[REQUIRED TASK] Write out, word for word, everything from "Affordable Databricks Workflows" down to "for Jobs compute)." in the Astro Databricks page below.

* BEGIN DOCUMENT *

Affordable Databricks Workflows in Apache Airflow
Project description
Astro Databricks
Orchestrate your Databricks notebooks in Airflow and execute them as Databricks Workflows
The Astro Databricks Provider is an Apache Airflow provider created by Astronomer to run your Databricks notebooks as Databricks Workflows while maintaining Airflow as the authoring interface. When using the DatabricksTaskGroup
and DatabricksNotebookOperator
, notebooks run as a Databricks Workflow which can result in a 75% cost reduction ($0.40/DBU for all-purpose compute, $0.10/DBU for Jobs compute).
Prerequisites
- Apache Airflow >= 2.2.4
- Python >= 2.7
- Databricks account
- Previously created Databricks Notebooks
Install
pip install astro-provider-databricks
Quickstart
-
Use pre-existing or create two simple Databricks Notebooks. Their identifiers will be used in step (5). The original example DAG uses:
Shared/Notebook_1
Shared/Notebook_2
-
Generate a Databricks Personal Token. This will be used in step (6).

* END DOCUMENT *
* BEGIN DATA ENTRIES *

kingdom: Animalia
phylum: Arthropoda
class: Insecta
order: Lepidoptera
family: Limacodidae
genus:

* END DATA ENTRIES *

[SOLUTION TO THE EXERCISE]
Affordable Databricks Workflows in Apache Airflow
Project description
Astro Databricks
Orchestrate your Databricks notebooks in Airflow and execute them as Databricks Workflows
The Astro Databricks Provider is an Apache Airflow provider created by Astronomer to run your Databricks notebooks as Databricks Workflows while maintaining Airflow as the authoring interface. When using the DatabricksTaskGroup
and DatabricksNotebookOperator
, notebooks run as a Databricks Workflow which can result in a 75% cost reduction ($0.40/DBU for all-purpose compute, $0.10/DBU for Jobs compute).